Pada akhir Kuesioner, peneliti juga memberi pertanyaan pilihan terkait kecenderungan responden
untuk memilih China atau Amerika Serikat. Hasilnya didapatkan sebanyak 30 responden memilih
Amerika Serikat, 4 responden abstain, dan sebanyak 16 responden memilih China. Kesimpulannya
bahwa Amerika Serikat lebih diminati oleh masyarakat Indonesia dibandingkan China.
BAB III
PENUTUPAN
3.1 Kesimpulan
Masyarakat Indonesia sebagian besar mengenal Amerika Serikat dengan julukan yang sering
disematkan terhadap negara tersebut, yaitu negara Great Power atau negara adidaya. Hal itu juga
berdampak pada pertanyaan peneliti terkait dengan setuju atau tidakkah responden bahwa Amerika
Serikat disebut sebagai great power, yang mana mendapatkan hasil 96.4% masyarakat Indonesia
menjawab setuju. China dikenal oleh sebagian besar responden sebagai negara dengan jumlah
penduduk terpadat di dunia dan kemampuan industrinya untuk menciptakan barang-barang imitasi,
bukan pada power yang China miliki saat ini. Penelitian ini berakhir pada kesimpulan bahwa
masyarakat Indonesia memandang Amerika Serikat memiliki potensi power yang lebih besar
dibandingkan China. Hasil itu dibuktikan dengan keunggulan Amerika Serikat pada tiga aspek
bidang, yaitu: stabilitas ekonomi, kekuatan militer, dan stabilitas politik. Sedangkan China unggul
pada aspek kualitas SDM dan mendapatkan poin yang sama dengan Amerika Serikat pada bidang
teknologi. Selain itu, pandangan terkait dengan positif dan negatif masyarakat Indonesia terkait lima
bidang tersebut, Amerika Serikat juga unggul pada aspek militer, teknologi, seimbang pada aspek
SDM, kalah pada bidang stabilitas politik dan ekonomi. Amerika Serikat kalah telak pada aspek
penanggulangan COVID-19. Namun, pada aspek negara yang diminati, Amerika Serikat tetap
digemari oleh sebagian besar masyarakat Indonesia. Kesimpulan dari penelitian ini adalah Amerika
Serikat memiliki potensi yang lebih besar dibandingkan China menurut pandangan masyarakat
Indonesia.

3.2 Saran
Terkait dengan peniliti yang mayoritas memiliki koneksi terhadap siswa ataupun mahasiswa,
membuat penelitian ini masih sangat kurang dapat menjangkau narasumber di luar kalangan tersebut.
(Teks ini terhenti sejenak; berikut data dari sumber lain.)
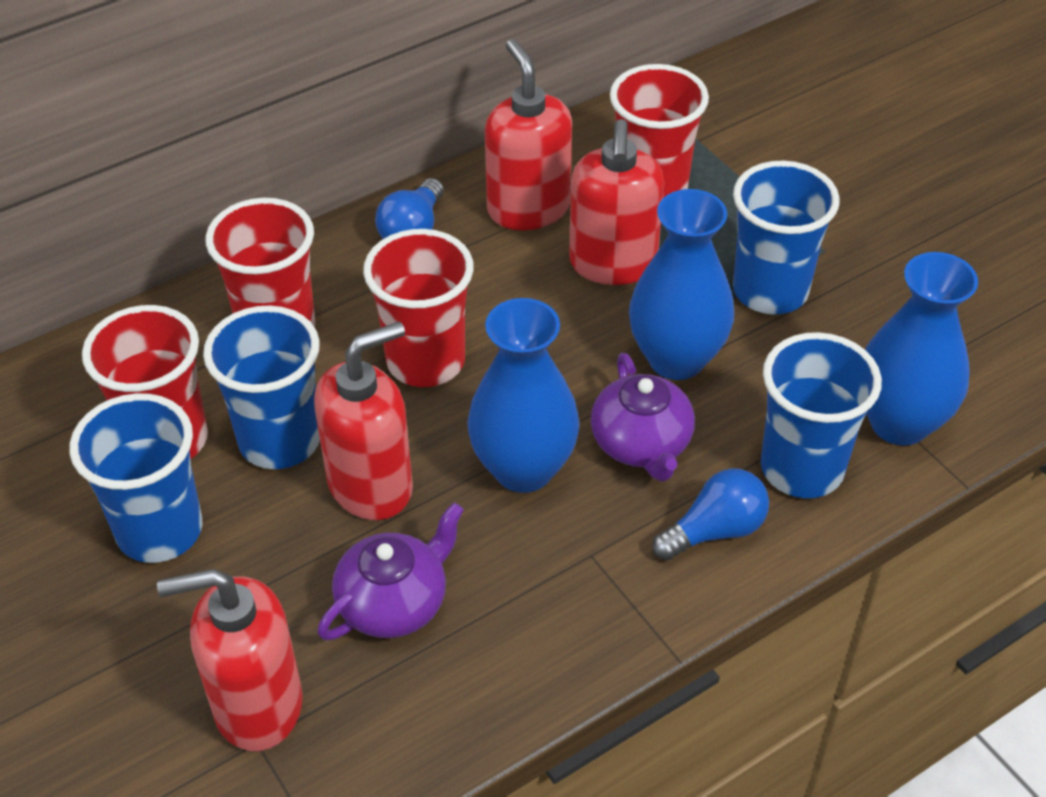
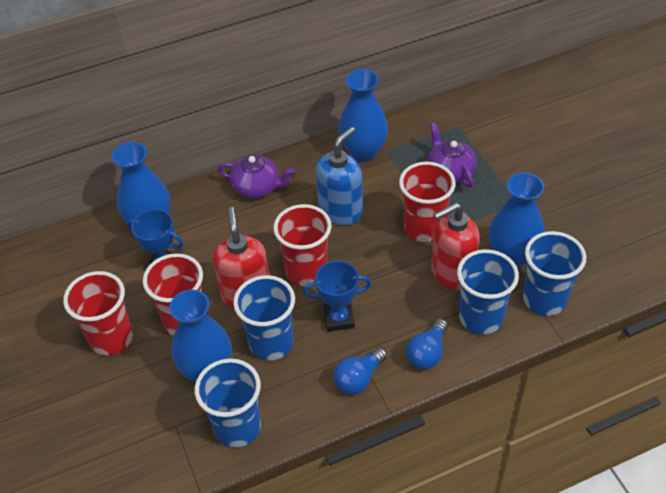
blue soap dispenser: none = 0 -> [316,127,363,225] = 1
blue trophy: none = 0 -> [127,209,184,269] [303,261,371,332] = 2
blue vase: [467,298,580,493] [629,189,734,380] [865,252,978,446] = 3 -> [112,142,171,225] [169,290,232,382] [338,69,388,162] [489,172,545,268] = 4
red soap dispenser: [157,569,303,751] [314,322,413,520] [485,39,572,230] [569,119,665,285] = 4 -> [213,207,269,308] [431,202,480,290] = 2

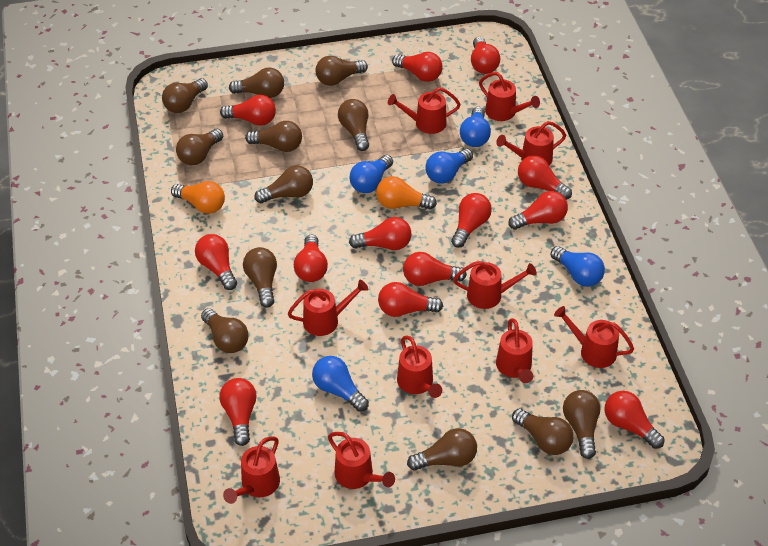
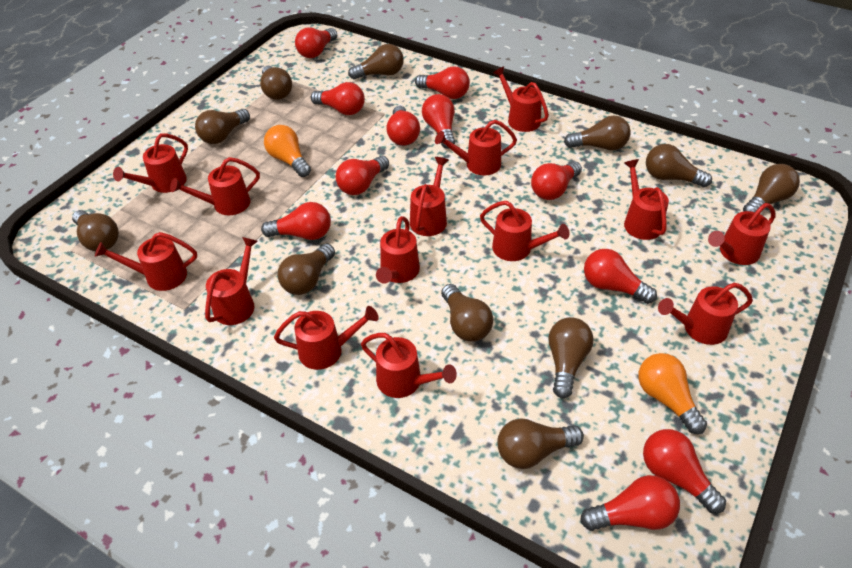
blue light bulb: [312,356,369,412] [350,155,393,193] [425,149,473,183] [460,107,491,147] [551,246,605,287] = 5 -> none = 0
brown light bulb: [162,78,208,113] [176,128,223,166] [201,308,249,353] [229,67,284,98] [243,247,277,308] [245,121,302,152] [254,165,313,203] [315,56,368,86] [338,99,369,151] [407,428,477,471] [512,408,573,455] [563,390,601,459] = 12 -> [72,210,119,251] [195,109,250,144] [260,65,292,100] [278,244,335,295] [348,44,404,79] [441,284,493,342] [497,418,584,469] [548,317,593,398] [564,115,631,151] [646,144,712,188] [743,164,800,212] = 11
red light bulb: [195,234,237,290] [219,378,257,446] [220,95,276,126] [294,234,328,282] [349,217,412,250] [378,282,443,317] [392,52,443,82] [403,252,467,286] [451,193,492,248] [471,37,500,74] [508,191,568,230] [518,156,572,200] [604,391,665,449] = 13 -> [261,202,331,240] [295,27,337,58] [311,82,365,115] [336,156,389,195] [386,106,420,146] [415,66,470,99] [422,94,455,149] [531,161,582,200] [580,475,680,531] [584,249,657,304] [643,429,726,513] = 11
red watering can: [223,436,280,504] [288,279,368,336] [328,432,395,489] [388,87,461,134] [397,336,442,398] [453,261,537,309] [479,72,540,121] [496,121,566,165] [496,318,533,383] [554,306,634,368] = 10 -> [95,232,197,291] [113,133,188,193] [170,157,260,215] [205,237,258,325] [274,306,379,370] [361,333,457,398] [376,216,420,284] [410,157,449,236] [435,120,517,175] [480,201,569,261] [493,66,549,132] [624,159,669,240] [658,283,753,345] [708,203,776,265] = 14

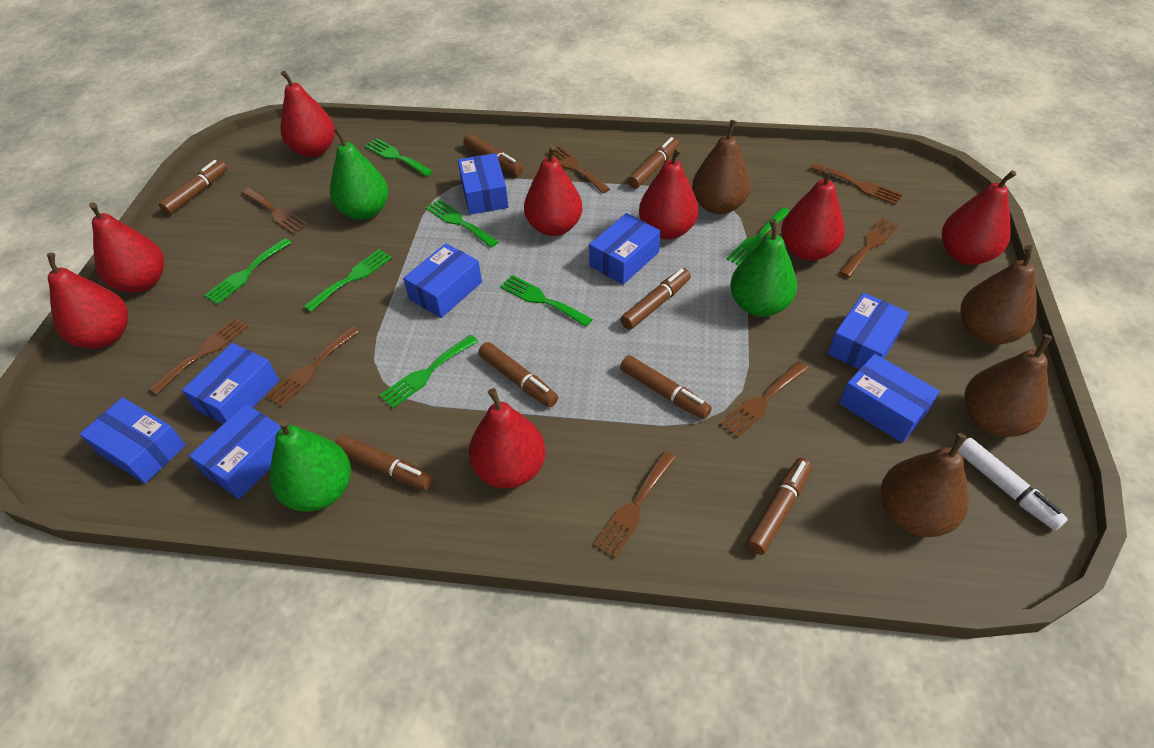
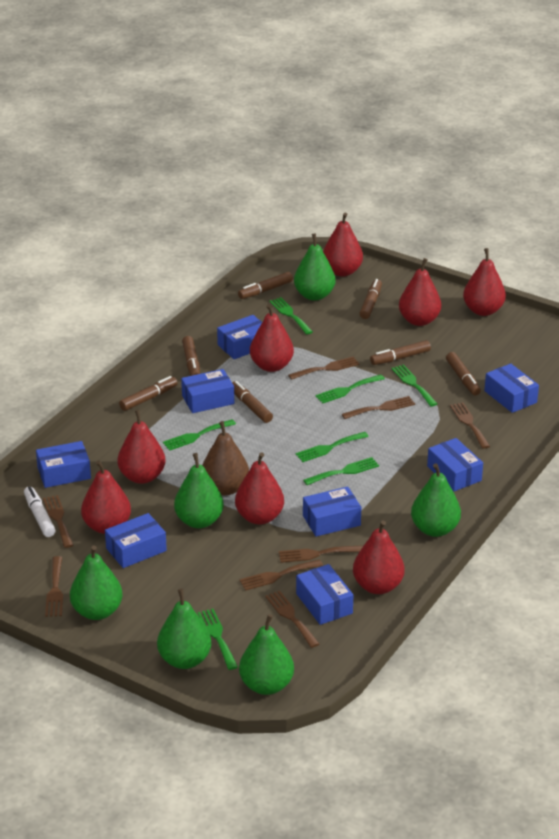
brown marker: [159,160,227,215] [335,435,433,490] [463,134,523,176] [478,342,558,407] [620,268,691,330] [620,355,712,419] [628,137,679,189] [746,458,812,555] = 8 -> [119,376,178,411] [182,336,200,376] [232,381,273,423] [238,272,293,299] [359,279,382,319] [370,340,431,365] [446,352,481,395] = 7
brown pear: [692,120,751,214] [881,433,969,537] [960,245,1037,345] [964,334,1052,437] = 4 -> [202,421,249,496] = 1
green pear: [270,419,351,512] [330,128,388,220] [730,219,797,317] = 3 -> [70,545,123,620] [157,589,211,669] [174,453,224,528] [239,614,294,695] [294,233,335,301] [411,463,461,537] = 6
Hal itu mengakibatkan kurangnya variasi subjek yang dapat memberikan pandangan mereka terkait
dengan penelitian ini. Oleh sebab itu, peneliti sangat mengharapkan jika terdapat penelitian lebih
lanjut terhadap topik ini, dapat menjangkau kalangan masyarakat Indonesia secara lebih luas lagi,
sehingga hasil dari penelitian ini pun dapat lebih representatif.
DAFTAR PUSTAKA
CEIC. Tiongkok Pertumbuhan PDB Riil. n.d. https://www.ceicdata.com/id/indicator/china/real-gdp-
growth (accessed Mei 30, 2021).
Girvetz, Harry K., Dagger, Richard, Ball, Terence and Minogue, Kenneth. Liberalism. Februari 5,
2020. https://www.britannica.com/topic/liberalism/Liberalism-in-the-19th-century (accessed
Mei 30, 2021).
Morrison, Wayne M. China's Economic Rise: History, Trends, Challenges, and Implications for the
United States. Juni 25, 2019. https://www.everycrsreport.com/reports/RL33534.html
(accessed Juni 25, 2021).
World Politics Review. How a Rising China Has Remade Global Politics. Mei 12, 2021.
https://www.worldpoliticsreview.com/insights/27828/how-a-rising-china-has-remade-
global-politics (accessed Mei 18 , 2021).
Zhao, Suisheng. "China as a Rising Power Versus the US-led World Order." Journal of
International Relations Studies 1, no. 1 (2016): 13-21.